Is there any limit for aggregator stage in handling rows

Post questions here relative to DataStage Server Edition for such areas as Server job design, DS Basic, Routines, Job Sequences, etc.

Moderators: chulett, rschirm, roy

Post Reply
VasanthRM
Participant
Posts: 37
Joined: Wed May 11, 2005 3:05 am

Is there any limit for aggregator stage in handling rows

Post by VasanthRM »

Is there any limit for aggregator stage in handling rows

Every time i run the job it fails with a msg 'aggregator terminating abnormally' so is it because of the huge input volume.

i am not able to process huge input of volume of 3 lakh records. i basically split the input volume to handle this situation.

is there any other way to handle the situation.. aggregator stage works fine with input volume less than 2 lakh

is there any limit for aggregator stage to handle input if so how much?

thanks in advance,
clarcombe
Premium Member
Premium Member
Posts: 515
Joined: Wed Jun 08, 2005 9:54 am
Location: Europe

Post by clarcombe »

Is your data sorted. Aggregator works MUCH better on sorted data
Colin Larcombe
-------------------

Certified IBM Infosphere Datastage Developer
pnchowdary
Participant
Posts: 232
Joined: Sat May 07, 2005 2:49 pm
Location: USA

Post by pnchowdary »

[RECORDED INFORMATION]
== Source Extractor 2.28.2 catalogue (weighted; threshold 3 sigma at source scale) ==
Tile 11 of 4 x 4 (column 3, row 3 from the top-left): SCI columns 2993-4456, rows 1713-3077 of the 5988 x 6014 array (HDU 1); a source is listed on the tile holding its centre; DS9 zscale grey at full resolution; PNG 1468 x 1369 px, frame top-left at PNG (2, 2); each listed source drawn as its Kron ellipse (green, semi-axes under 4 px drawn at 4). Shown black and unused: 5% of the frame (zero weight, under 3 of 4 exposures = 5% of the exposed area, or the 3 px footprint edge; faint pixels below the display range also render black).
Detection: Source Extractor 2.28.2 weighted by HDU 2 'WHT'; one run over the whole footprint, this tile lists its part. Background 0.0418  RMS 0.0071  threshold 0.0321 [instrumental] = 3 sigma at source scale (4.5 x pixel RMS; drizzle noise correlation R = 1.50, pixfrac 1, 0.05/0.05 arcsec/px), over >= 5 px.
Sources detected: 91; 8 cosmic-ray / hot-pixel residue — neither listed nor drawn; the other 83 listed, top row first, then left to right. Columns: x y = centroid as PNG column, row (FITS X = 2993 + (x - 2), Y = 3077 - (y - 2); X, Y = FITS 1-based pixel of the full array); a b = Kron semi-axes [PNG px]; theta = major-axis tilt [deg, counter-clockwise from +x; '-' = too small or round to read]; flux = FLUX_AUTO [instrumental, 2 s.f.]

[ACTIONS TO TAKE]
a: Rewrite the DataStage aggregator thread starting with "Every time i" and going on through "so how much?", with "input volume" changed to "data volume".
b: In the DataStage aggregator thread, below what input volume does the poster say the aggregator stage works fine?
c: Carry on the DataStage aggregator thread from where it stops.
The material is separate from the DataStage aggregator thread.

[EXERCISE ANSWERS]
a:
Every time i run the job it fails with a msg 'aggregator terminating abnormally' so is it because of the huge data volume.

i am not able to process huge input of volume of 3 lakh records. i basically split the data volume to handle this situation.

is there any other way to handle the situation.. aggregator stage works fine with data volume less than 2 lakh

is there any limit for aggregator stage to handle input if so how much?

b: Less than 2 lakh.

c:
Hi VasanthRm,

I dont think there is any limit on the number of rows the aggregator stage can handle. However, the data you are supplying to the aggregator must be sorted and the sort order must be mentioned in the aggregator.

Could you please let me know whether you are sorting the data before you send it to the aggregator?
Thanks,
Naveen
ArndW
Participant
Posts: 16318
Joined: Tue Nov 16, 2004 9:08 am
Location: Germany
Contact:

Post by ArndW »

Hmmm... a lakh is 10-Man which is 86A0x. Very clear...

As Clarcombe mentioned, if your data is sorted then the Aggregator stage doesn't need to load and keep each & record in memory, it only needs to compute values until the next group level change.

Using sorted input is the best and most efficient method.

The limit that the aggregator stage has is memory. You can roughly estimate that (on unsorted data) the whole data stream needs to be kept in virtual memory until the last row has been read. Check your data size and look at your ulimit value and it will probably be quite clear why your process is aborting.
chulett
Charter Member
Charter Member
Posts: 43085
Joined: Tue Nov 12, 2002 4:34 pm
Location: Denver, CO

Post by chulett »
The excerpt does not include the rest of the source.